Given records:
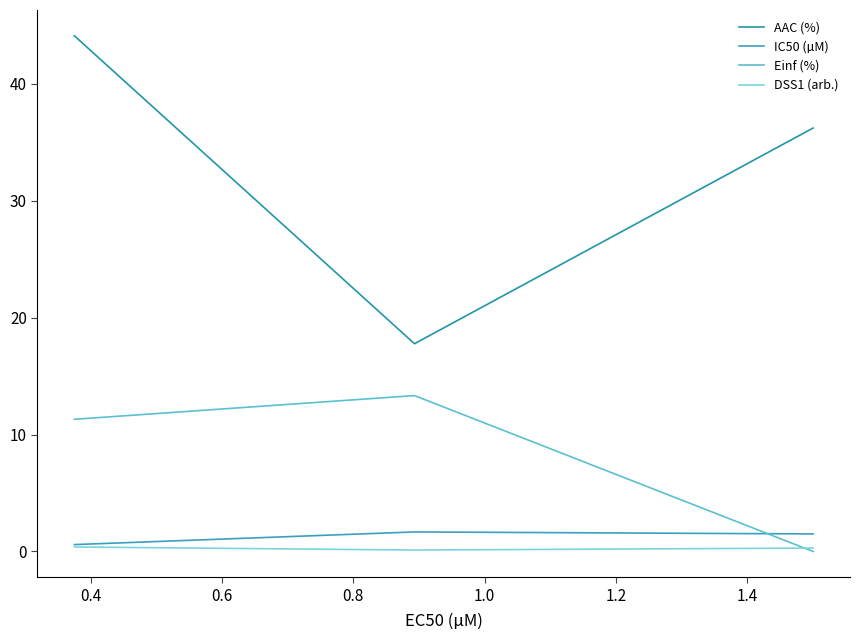

What is the sum of all Einf (%) values?

24.6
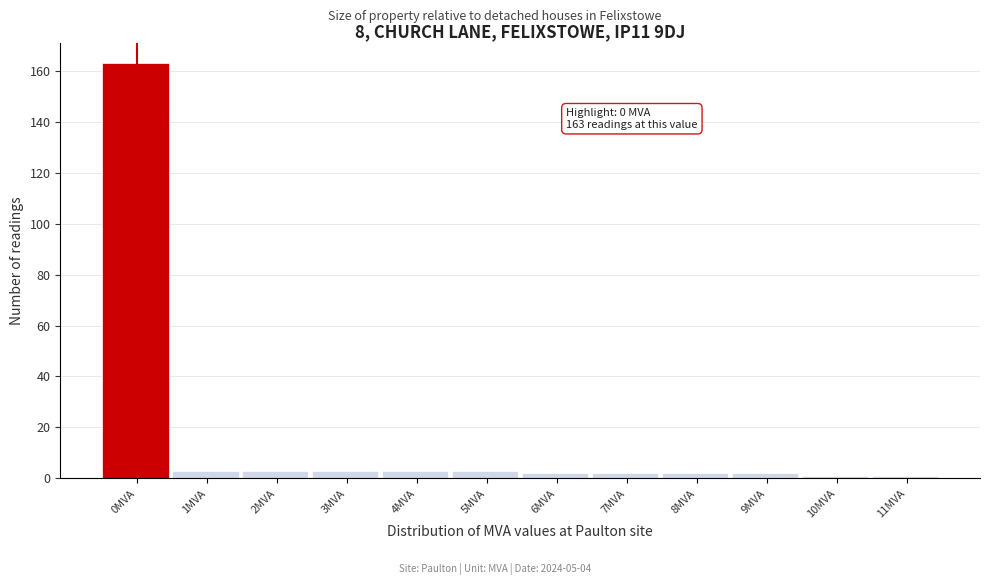

Reading left to right, list all the values displayed in this chart.

0MVA=163	1MVA=3	2MVA=3	3MVA=3	4MVA=3	5MVA=3	6MVA=2	7MVA=2	8MVA=2	9MVA=2	10MVA=1	11MVA=1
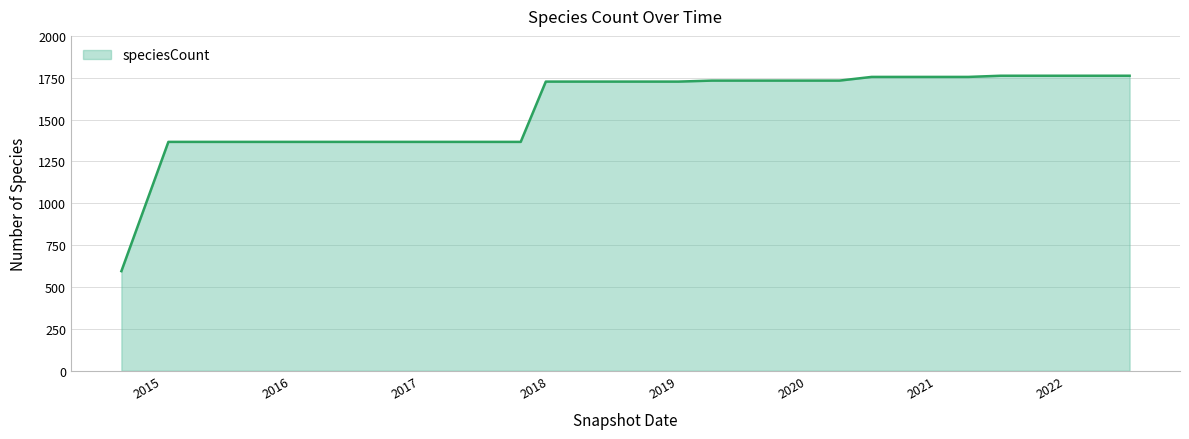

What is the maximum value shown in the chart?

1762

What you need to do: Count the lines in the records above that contain the string "chart", treating uppercase and lowercase as different. Reply with only the number.

Expected answer: 2